→ PROBLEM STATEMENT
Starting from the line in which "thumb tip: (198, 158)" appears, output every line down to the last line of the data below, exactly and without anything more.

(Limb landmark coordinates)
+++

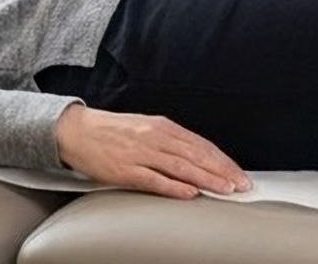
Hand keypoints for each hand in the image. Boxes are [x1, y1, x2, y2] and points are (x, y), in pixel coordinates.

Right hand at [54, 105, 250, 198]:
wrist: (76, 131)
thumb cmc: (112, 131)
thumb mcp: (146, 128)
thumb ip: (171, 142)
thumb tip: (198, 158)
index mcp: (162, 126)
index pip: (201, 144)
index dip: (222, 160)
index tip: (238, 173)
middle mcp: (155, 137)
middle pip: (196, 155)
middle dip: (222, 171)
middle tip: (240, 185)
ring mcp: (141, 153)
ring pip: (181, 166)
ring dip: (206, 179)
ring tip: (224, 189)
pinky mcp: (125, 169)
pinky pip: (154, 179)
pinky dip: (174, 186)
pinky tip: (189, 192)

+++

→ TASK RESULT
thumb tip: (198, 158)
index mcp: (162, 126)
index pip: (201, 144)
index dip: (222, 160)
index tip: (238, 173)
middle mcp: (155, 137)
middle pip: (196, 155)
middle dip: (222, 171)
middle tip: (240, 185)
ring mcp: (141, 153)
ring pip: (181, 166)
ring dip: (206, 179)
ring tip: (224, 189)
pinky mcp: (125, 169)
pinky pip: (154, 179)
pinky dip: (174, 186)
pinky tip: (189, 192)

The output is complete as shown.